Mark Pepys: What we've done in this work is to design and synthesize a complexly new compound as a drug to antagonize the harmful effects of a protein that everybody has in their blood, called C-reactive protein. This protein almost certainly increases the amount of damage when people have heart attacks or strokes and our paper reports the design, the synthesis and the efficacy of this new potential drug compound.
Chris Smith: How have you gone about designing that drug?
Mark Pepys: Well, we know a great deal about the structure and the properties of our target protein, C-reactive protein, so I sat down with a piece of paper, and together with my crystallographic colleagues, we wrote down the formula of what we thought should be the drug and then we engaged out chemistry collaborators who synthesised this new molecule. We then went on to look in experimental model systems, where one causes injury in the heart and we showed that giving C-reactive protein increases the injury and giving the drug plus the C-reactive protein reduces the injury back down again. The bottom line is that it works.
Chris Smith: How does CRP cause its toxic effects?
Mark Pepys: Well, it causes damage to tissue by binding to cells which have already been injured or which are dead as a result, for example, of the blockage of the blood supply that causes a heart attack and after it binds to these targets it activates a system in the blood called compliment, which is a complex cascade of proteins and that, in turn, damages more cells and more tissue than would be damaged by the original insult.
Chris Smith: So your agent gets in the way of that cascade becoming active, does it?
Mark Pepys: Exactly, what our compound does is it prevents the initial step which is the C-reactive protein binding to damaged or dead cells. And if the CRP can't bind to those targets then it doesn't activate the inflammatory system which causes the extra damage.

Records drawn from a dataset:
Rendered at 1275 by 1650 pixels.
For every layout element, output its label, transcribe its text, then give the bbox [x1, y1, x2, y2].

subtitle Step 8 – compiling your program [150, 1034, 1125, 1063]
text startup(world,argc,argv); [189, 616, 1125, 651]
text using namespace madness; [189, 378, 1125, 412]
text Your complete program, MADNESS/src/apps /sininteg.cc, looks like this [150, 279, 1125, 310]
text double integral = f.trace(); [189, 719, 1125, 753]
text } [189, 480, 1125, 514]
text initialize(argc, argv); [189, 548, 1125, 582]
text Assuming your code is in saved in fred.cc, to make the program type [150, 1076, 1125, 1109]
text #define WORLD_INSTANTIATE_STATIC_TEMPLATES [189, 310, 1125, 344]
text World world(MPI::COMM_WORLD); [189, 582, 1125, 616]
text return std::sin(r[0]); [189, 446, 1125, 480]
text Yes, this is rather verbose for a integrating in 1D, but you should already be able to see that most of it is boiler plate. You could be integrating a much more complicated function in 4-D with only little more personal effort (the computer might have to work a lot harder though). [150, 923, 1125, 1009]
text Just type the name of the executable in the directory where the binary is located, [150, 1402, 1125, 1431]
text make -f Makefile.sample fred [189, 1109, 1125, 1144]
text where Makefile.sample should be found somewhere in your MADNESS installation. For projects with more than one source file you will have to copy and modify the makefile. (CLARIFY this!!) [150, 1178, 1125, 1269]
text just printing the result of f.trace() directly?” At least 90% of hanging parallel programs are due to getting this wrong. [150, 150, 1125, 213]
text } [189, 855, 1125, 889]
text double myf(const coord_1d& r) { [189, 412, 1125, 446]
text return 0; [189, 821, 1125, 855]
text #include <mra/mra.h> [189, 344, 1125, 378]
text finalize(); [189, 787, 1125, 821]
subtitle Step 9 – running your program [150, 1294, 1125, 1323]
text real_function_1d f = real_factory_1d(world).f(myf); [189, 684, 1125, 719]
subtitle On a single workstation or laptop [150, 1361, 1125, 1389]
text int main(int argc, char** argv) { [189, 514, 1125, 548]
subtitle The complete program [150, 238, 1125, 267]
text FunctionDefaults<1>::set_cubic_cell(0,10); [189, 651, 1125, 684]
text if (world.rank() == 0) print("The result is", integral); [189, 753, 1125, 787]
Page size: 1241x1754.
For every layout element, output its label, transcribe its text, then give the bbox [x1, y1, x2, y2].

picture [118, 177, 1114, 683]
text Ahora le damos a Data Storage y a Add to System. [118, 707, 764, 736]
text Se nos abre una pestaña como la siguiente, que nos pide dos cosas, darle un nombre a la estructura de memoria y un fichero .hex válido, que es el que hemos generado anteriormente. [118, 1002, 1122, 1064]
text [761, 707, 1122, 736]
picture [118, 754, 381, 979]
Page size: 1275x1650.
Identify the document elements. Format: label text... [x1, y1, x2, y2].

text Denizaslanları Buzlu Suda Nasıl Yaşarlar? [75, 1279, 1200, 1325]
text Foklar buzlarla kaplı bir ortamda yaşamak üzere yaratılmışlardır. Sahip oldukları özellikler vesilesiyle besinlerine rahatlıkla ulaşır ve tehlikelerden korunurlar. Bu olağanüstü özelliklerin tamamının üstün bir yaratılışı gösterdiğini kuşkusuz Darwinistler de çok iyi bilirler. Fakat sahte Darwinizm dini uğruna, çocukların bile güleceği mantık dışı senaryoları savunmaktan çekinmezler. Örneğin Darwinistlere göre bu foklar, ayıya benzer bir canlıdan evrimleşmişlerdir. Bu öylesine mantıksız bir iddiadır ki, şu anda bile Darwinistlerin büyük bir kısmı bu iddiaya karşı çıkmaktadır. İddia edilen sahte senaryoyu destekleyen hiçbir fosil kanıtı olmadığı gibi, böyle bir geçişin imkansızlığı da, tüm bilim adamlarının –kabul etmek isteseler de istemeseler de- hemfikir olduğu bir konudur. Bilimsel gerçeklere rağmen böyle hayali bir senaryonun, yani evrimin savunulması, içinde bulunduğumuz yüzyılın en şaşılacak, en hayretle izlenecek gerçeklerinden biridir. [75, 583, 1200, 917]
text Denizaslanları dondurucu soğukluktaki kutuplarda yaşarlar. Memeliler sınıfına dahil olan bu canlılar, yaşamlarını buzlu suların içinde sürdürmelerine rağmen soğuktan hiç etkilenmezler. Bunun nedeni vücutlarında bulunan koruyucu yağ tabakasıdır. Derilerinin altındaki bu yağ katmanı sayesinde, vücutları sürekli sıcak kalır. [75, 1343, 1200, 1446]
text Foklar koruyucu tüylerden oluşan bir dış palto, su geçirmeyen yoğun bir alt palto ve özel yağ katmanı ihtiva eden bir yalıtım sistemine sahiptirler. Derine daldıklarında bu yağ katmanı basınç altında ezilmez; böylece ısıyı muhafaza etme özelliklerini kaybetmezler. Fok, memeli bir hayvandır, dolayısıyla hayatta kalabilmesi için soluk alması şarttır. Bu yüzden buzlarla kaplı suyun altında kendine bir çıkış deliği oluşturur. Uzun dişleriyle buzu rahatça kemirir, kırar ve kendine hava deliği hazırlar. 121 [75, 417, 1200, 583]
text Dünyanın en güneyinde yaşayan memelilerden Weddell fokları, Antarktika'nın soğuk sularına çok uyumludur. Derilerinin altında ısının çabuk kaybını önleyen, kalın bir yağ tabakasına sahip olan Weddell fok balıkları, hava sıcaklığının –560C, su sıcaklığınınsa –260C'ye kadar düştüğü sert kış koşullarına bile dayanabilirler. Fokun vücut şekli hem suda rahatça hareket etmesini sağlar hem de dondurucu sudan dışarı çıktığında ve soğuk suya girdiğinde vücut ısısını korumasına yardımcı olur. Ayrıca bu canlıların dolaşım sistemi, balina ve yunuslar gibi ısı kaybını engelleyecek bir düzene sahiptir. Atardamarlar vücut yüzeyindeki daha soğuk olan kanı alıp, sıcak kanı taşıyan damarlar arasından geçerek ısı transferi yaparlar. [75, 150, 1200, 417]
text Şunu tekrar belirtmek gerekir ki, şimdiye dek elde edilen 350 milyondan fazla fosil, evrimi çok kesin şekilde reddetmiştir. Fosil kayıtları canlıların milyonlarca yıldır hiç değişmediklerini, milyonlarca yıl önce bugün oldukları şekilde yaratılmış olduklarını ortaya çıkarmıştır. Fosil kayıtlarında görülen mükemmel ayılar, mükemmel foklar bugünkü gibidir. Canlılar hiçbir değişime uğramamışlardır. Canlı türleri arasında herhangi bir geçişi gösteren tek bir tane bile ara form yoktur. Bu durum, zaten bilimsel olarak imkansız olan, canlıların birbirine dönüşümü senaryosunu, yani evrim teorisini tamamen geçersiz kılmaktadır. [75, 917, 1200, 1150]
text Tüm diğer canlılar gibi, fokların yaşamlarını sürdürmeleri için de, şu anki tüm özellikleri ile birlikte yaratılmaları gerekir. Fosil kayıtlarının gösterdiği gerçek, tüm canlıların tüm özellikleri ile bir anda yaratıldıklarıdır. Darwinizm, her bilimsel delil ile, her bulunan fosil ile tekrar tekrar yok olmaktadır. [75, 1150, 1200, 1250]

Exercise set:
(a) According to the interview on C-reactive protein, why does stopping CRP from binding to damaged or dead cells prevent the extra tissue damage? Answer in one to three sentences.
(b) Update a passage of the interview on C-reactive protein: begin at the words "Mark Pepys: Well, it" and stop after "the extra damage.", replacing "cascade" with "chain" each time it appears.
(c) For each statement, say whether it agrees with the interview on C-reactive protein. Answer yes or no and quote the deciding words of the interview. (i) C-reactive protein is a protein that everybody has in their blood. (ii) In the experimental models, giving C-reactive protein on its own reduced the injury to the heart. (iii) The new compound works by preventing C-reactive protein from binding to damaged or dead cells.

Answers by item number:
(a) CRP does its harm only after it binds to injured or dead cells, because that binding is what activates the inflammatory system, complement, which then damages more cells and tissue. If CRP cannot bind to those targets, it does not activate that system, so the extra damage does not occur.

(b)
Mark Pepys: Well, it causes damage to tissue by binding to cells which have already been injured or which are dead as a result, for example, of the blockage of the blood supply that causes a heart attack and after it binds to these targets it activates a system in the blood called compliment, which is a complex chain of proteins and that, in turn, damages more cells and more tissue than would be damaged by the original insult.
Chris Smith: So your agent gets in the way of that chain becoming active, does it?
Mark Pepys: Exactly, what our compound does is it prevents the initial step which is the C-reactive protein binding to damaged or dead cells. And if the CRP can't bind to those targets then it doesn't activate the inflammatory system which causes the extra damage.

(c)
(i) Yes: "a protein that everybody has in their blood, called C-reactive protein."
(ii) No: "giving C-reactive protein increases the injury."
(iii) Yes: "what our compound does is it prevents the initial step which is the C-reactive protein binding to damaged or dead cells."